I need to stop myself from engaging in the same conversation over and over.
Take this Tweet from my online colleague, Amber, who is an elementary school assistant principal:
#edcampdallas flipped classroom allows you to meet the needs of all of your students..ALL…while ensuring student success!!— Amber Teamann (@8Amber8) September 29, 2012
Amber is one of many virtual colleagues with whom I connect frequently and banter about all things related to education, technology, and even family. Her Tweet offers some strong support for the idea of the “flipped classroom”; an idea which has gained a lot of momentum among progressive, well-intentioned educators in the last couple years. It ensures success for ALL students, she states.
I have three main cognitive hurdles that prevent me from fully jumping on board with this idea:
- First, we lack the common language to meaningfully engage in a dialogue about flipped classrooms. Many times I try to tweet back at someone to probe their thinking further. Unfortunately, no matter how softly I try to couch my questions, they are often met with fierce defense of the Flipped Classroom.
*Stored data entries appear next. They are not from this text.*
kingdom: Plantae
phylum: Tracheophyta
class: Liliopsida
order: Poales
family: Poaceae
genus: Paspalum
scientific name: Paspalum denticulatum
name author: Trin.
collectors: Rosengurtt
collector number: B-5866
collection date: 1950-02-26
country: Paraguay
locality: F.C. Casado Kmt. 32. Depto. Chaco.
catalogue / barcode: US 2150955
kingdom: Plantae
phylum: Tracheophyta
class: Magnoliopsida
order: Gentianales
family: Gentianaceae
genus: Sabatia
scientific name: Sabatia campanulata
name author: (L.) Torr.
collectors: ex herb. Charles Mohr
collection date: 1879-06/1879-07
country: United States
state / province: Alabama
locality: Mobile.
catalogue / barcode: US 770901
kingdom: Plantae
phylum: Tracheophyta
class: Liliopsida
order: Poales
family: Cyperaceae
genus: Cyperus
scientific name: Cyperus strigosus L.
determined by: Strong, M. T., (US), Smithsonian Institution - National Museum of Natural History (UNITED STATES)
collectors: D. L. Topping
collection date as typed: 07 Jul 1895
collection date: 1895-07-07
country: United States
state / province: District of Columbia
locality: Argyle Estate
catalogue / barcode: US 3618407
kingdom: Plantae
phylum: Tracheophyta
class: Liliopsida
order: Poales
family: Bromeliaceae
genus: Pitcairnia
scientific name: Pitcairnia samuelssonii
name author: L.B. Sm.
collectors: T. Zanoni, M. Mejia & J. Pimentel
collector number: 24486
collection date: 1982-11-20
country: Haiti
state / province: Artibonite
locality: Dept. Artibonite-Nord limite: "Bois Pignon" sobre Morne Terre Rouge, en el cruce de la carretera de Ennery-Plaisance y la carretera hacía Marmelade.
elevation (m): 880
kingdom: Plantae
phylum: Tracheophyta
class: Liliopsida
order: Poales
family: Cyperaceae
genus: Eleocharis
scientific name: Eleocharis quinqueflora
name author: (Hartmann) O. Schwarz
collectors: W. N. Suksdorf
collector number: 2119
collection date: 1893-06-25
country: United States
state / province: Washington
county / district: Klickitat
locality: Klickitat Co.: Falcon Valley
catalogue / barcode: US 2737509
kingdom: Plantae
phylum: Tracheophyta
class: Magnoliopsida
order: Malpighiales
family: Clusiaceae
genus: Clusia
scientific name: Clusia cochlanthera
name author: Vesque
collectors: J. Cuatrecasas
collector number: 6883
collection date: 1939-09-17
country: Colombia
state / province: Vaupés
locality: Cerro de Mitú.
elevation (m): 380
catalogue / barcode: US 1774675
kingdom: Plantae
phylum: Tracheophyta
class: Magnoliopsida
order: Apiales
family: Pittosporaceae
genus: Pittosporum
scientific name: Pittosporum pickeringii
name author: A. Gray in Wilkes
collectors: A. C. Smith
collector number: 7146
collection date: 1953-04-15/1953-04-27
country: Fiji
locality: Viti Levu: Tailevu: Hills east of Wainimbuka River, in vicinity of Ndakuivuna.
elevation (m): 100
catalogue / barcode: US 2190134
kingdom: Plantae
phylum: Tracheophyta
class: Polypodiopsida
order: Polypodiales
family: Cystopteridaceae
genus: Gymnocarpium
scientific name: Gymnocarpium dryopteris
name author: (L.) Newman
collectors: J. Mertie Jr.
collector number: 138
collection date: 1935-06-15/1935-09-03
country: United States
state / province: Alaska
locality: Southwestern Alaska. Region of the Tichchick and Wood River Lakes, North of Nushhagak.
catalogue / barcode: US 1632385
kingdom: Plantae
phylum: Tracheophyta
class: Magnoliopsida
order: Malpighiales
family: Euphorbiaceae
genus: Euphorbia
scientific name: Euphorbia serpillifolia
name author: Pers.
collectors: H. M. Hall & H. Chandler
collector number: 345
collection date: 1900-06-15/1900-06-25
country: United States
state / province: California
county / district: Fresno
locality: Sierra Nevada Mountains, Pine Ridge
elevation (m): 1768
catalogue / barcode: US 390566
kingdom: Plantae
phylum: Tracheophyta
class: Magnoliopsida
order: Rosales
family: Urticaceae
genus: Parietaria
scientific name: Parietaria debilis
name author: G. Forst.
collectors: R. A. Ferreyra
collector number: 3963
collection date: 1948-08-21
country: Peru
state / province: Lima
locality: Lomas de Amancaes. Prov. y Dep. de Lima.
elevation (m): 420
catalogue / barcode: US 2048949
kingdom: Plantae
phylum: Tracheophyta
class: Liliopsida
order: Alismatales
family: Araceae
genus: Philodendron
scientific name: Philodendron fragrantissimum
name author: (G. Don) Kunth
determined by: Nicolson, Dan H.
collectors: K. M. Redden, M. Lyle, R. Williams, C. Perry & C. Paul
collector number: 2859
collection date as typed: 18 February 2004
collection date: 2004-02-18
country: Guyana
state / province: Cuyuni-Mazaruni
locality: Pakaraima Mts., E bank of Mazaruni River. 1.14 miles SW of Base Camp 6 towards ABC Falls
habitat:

- Next, amidst much debate about the effectiveness of any kind of homework, proponents of classroom flipping generally frame it as an opportunity for students to view the “lecture” portion of class as homework. The rationale, as I have understood it, it so that there is more class time for “fun stuff” like labs and hands-on activities. Doing so carries a load of assumptions, including (minimally) the fact that students (1) have access, (2) will bother to watch it, and (3) have the skills to process and make meaning of what they’re watching (note-taking, summarizing, and the ability to ask good questions about what they don’t understand for starters). In my experience, these skills often need to be explicitly taught and scaffolded for students.
- Finally, I have not seen any evidence that suggests that a flipped classroom is better than a traditional classroom with all other things being equal (same content, same instruction, same teacher…). I often read words like “better” and “improved” (again, laden with assumptions about what’s going on in other teachers’ classrooms) without any qualifiers. Better than what? Based on what? Improved compared to what?
Taking a great lecture and “flipping” it removes the interaction and shared experience of being in a classroom or lecture hall with a strong teacher who can read the room — a teacher who knows how to coax the best out of students through purposeful, intentional verbal and non-verbal cues. Flipping a lousy lecture just tortures kids at home instead of in the classroom. There are just too many variables missing from the conversation around flipped classrooms.
If we want to create relevant, problem-based, constructivist learning opportunities for our students, simply rearranging the “old way” of doing things won’t be enough.